PROBLEM - Return the text read from every entry below, line for line and unaltered, leaving out the pictures.

INPUT DATA -
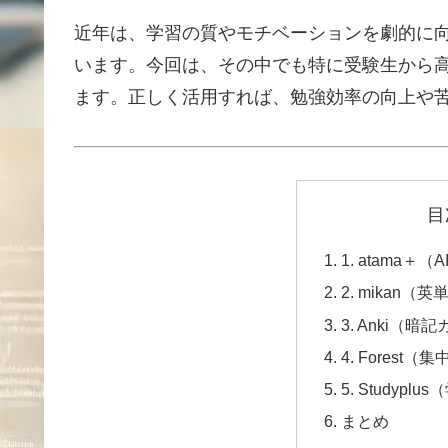
近年は、学習の質やモチベーションを劇的に
います。今回は、その中でも特に受験生から
ます。正しく活用すれば、勉強効率の向上や
目
1. atama＋
2. mikan
3. Anki（
4. Fores
5. Studyp
まとめ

TASK ANSWER -
近年は、学習の質やモチベーションを劇的に
います。今回は、その中でも特に受験生から
ます。正しく活用すれば、勉強効率の向上や
目
1. atama＋
2. mikan
3. Anki（
4. Fores
5. Studyp
まとめ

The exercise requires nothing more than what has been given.